*CONSIGNE*. Dans le texte sur la mort de Proust, recopiez le passage qui va de « À l’instar de » jusqu'à « symbolique passation d’époque. » en y remplaçant « l’écrivain » par « Proust ».

À l’instar de Lupin, Francis de Croisset aussi représente en quelque sorte un monde qui est en train de s’achever : Marcel Proust s’éteint le 18 novembre 1922, alors que À la recherche du temps perdu n’est pas fini de publier ; la nuit de sa mort, il a été veillé par ses amis : Reynaldo Hahn, Paul Morand, Gaston Gallimard et quelques autres. On fait venir le peintre Dunoyer de Segonzac, qui s’installe dans un coin et dessine à l’encre de chine le portrait de l’écrivain sur son lit de mort. « La famille, les relations, tout le monde défile et reçoit devant le lit de l’écrivain. La chambre mortuaire est un salon, à l’image de sa vie. » Jean Cocteau arrive, il parle avec Gallimard de son prochain livre, Thomas l’imposteur, que l’éditeur retient aussitôt : très symbolique passation d’époque.

*DONNÉES FOURNIES*.
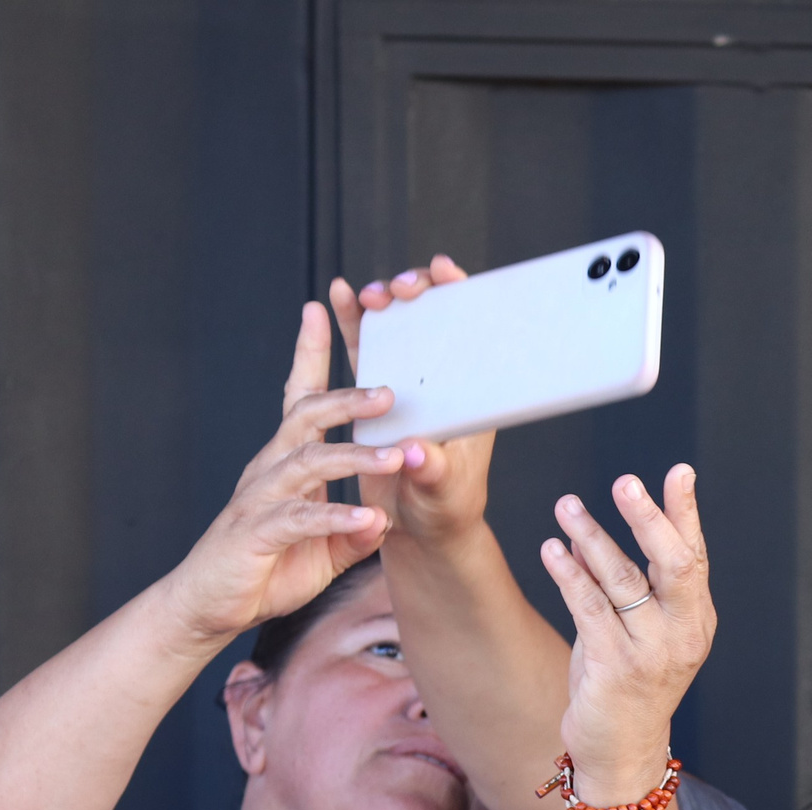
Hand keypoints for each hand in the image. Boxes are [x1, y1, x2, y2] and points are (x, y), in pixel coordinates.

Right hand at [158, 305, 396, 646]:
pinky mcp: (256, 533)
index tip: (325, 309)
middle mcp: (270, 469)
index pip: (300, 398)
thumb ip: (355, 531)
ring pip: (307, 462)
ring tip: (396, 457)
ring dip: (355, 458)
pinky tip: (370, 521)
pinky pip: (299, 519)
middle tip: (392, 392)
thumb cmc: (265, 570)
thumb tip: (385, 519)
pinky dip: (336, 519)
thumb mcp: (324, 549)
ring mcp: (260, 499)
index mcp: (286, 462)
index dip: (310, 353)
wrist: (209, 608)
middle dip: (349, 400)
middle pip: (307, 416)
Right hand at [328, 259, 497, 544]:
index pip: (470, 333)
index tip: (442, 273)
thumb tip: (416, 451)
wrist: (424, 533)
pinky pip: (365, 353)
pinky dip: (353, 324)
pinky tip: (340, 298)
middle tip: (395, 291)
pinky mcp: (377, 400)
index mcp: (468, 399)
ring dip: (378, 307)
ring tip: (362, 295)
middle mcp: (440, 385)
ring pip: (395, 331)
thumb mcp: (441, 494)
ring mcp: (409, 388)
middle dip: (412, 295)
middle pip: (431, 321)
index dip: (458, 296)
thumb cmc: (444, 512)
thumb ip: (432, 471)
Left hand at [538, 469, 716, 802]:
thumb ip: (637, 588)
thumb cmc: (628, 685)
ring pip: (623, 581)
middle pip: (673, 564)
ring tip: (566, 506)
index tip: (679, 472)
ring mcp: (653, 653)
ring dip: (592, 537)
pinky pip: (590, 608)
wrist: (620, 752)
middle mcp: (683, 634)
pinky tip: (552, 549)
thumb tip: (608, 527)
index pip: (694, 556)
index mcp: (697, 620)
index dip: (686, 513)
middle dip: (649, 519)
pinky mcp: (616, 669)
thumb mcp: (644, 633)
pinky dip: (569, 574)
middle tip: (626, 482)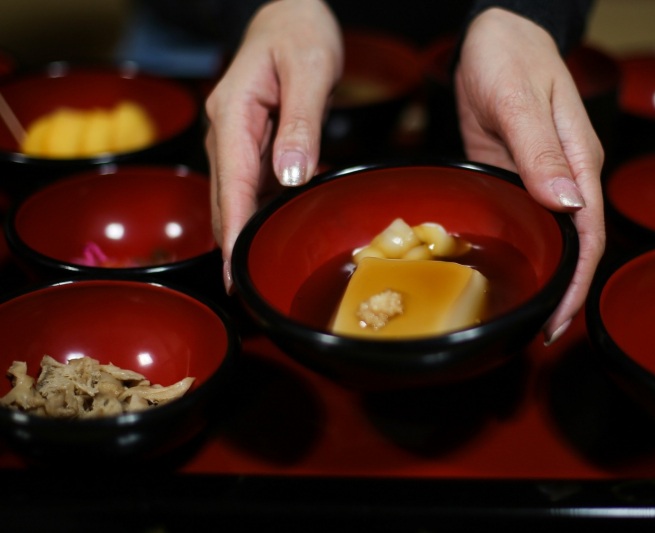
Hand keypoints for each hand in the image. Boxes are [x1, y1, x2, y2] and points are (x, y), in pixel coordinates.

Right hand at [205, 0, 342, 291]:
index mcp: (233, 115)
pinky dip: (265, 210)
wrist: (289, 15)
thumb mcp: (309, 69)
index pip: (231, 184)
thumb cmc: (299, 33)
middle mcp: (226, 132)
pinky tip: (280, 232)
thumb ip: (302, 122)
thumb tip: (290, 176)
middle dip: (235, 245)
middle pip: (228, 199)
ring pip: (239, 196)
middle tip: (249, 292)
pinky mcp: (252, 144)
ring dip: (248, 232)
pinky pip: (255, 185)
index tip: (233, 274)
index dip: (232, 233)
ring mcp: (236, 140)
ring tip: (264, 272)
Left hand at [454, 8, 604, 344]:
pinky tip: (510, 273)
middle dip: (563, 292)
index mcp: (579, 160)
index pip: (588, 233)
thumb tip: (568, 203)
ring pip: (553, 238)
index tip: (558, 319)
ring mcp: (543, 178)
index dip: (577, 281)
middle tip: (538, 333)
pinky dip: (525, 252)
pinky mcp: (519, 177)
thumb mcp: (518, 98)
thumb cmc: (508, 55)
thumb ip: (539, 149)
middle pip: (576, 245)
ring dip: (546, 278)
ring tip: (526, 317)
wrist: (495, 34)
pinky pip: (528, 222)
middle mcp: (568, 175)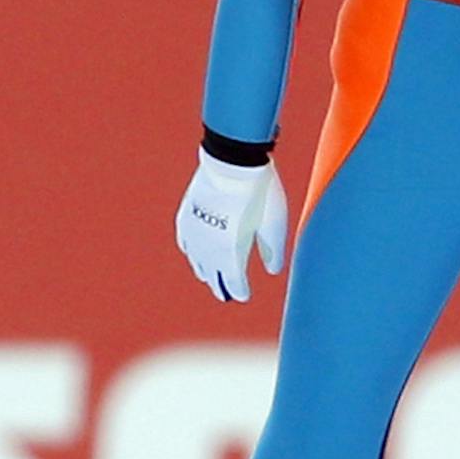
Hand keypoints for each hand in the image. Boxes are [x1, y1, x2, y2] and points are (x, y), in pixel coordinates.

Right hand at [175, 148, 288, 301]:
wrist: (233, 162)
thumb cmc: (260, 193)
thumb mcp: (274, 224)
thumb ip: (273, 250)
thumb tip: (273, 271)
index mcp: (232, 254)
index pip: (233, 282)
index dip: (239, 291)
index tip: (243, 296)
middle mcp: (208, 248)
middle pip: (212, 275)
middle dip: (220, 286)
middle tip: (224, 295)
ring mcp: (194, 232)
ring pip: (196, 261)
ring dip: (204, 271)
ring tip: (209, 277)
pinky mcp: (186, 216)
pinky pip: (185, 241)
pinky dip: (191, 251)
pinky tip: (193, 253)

...

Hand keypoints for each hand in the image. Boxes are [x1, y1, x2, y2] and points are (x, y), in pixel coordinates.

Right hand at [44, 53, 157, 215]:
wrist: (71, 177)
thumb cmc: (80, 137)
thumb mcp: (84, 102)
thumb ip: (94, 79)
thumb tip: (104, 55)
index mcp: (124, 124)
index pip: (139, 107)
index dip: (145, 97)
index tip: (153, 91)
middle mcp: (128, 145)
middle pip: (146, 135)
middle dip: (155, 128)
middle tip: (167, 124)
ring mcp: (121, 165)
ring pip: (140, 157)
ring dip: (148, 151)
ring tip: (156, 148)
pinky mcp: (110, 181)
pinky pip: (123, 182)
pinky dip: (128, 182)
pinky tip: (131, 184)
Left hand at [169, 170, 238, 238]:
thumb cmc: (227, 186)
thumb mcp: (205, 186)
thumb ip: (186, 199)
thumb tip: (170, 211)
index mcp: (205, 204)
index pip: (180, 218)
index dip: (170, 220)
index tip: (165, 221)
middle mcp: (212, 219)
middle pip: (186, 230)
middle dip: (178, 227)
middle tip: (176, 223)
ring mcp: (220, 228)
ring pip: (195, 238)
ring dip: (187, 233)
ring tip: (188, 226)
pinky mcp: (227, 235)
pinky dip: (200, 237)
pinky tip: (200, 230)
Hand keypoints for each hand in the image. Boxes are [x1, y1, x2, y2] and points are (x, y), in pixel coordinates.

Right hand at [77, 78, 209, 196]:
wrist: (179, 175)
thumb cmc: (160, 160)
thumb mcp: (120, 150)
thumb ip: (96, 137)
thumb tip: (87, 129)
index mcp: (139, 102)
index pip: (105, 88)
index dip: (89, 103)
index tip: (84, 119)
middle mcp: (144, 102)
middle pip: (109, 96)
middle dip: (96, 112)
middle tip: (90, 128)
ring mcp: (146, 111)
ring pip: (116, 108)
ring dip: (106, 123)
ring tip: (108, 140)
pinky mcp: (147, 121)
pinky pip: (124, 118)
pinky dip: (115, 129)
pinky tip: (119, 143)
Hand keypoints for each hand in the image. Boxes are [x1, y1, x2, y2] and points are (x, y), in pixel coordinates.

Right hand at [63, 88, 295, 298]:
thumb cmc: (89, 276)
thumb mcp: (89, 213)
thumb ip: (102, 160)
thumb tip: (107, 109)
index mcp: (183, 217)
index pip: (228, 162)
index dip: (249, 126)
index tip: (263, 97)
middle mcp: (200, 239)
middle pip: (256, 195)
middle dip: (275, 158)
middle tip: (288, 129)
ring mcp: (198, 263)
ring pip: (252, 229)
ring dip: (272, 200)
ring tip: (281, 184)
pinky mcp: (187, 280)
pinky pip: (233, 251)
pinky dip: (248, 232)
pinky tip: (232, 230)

* * *

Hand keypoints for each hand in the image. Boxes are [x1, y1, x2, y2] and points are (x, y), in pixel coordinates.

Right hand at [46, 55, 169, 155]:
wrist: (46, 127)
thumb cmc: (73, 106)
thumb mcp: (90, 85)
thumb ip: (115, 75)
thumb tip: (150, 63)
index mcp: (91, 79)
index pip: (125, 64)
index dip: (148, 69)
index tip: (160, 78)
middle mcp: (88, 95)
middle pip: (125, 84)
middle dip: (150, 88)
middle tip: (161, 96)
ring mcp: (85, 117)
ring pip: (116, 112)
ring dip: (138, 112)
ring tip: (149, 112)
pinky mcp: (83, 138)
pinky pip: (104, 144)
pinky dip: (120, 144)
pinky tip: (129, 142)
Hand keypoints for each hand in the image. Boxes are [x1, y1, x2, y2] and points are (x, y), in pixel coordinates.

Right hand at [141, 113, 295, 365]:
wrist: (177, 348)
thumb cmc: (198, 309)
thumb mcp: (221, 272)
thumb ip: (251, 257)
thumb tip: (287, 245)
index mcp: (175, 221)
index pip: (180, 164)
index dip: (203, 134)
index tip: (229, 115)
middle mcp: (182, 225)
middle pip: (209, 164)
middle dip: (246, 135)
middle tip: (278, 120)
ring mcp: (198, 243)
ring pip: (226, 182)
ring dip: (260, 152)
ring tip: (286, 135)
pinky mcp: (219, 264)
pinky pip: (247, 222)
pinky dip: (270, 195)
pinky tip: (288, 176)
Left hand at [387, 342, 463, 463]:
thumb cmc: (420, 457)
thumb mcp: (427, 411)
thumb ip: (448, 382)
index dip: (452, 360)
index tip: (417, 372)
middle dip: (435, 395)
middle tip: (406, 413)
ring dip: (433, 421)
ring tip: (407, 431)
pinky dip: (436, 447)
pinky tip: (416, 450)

*RÉPONSE*.
À l’instar de Lupin, Francis de Croisset aussi représente en quelque sorte un monde qui est en train de s’achever : Marcel Proust s’éteint le 18 novembre 1922, alors que À la recherche du temps perdu n’est pas fini de publier ; la nuit de sa mort, il a été veillé par ses amis : Reynaldo Hahn, Paul Morand, Gaston Gallimard et quelques autres. On fait venir le peintre Dunoyer de Segonzac, qui s’installe dans un coin et dessine à l’encre de chine le portrait de Proust sur son lit de mort. « La famille, les relations, tout le monde défile et reçoit devant le lit de Proust. La chambre mortuaire est un salon, à l’image de sa vie. » Jean Cocteau arrive, il parle avec Gallimard de son prochain livre, Thomas l’imposteur, que l’éditeur retient aussitôt : très symbolique passation d’époque.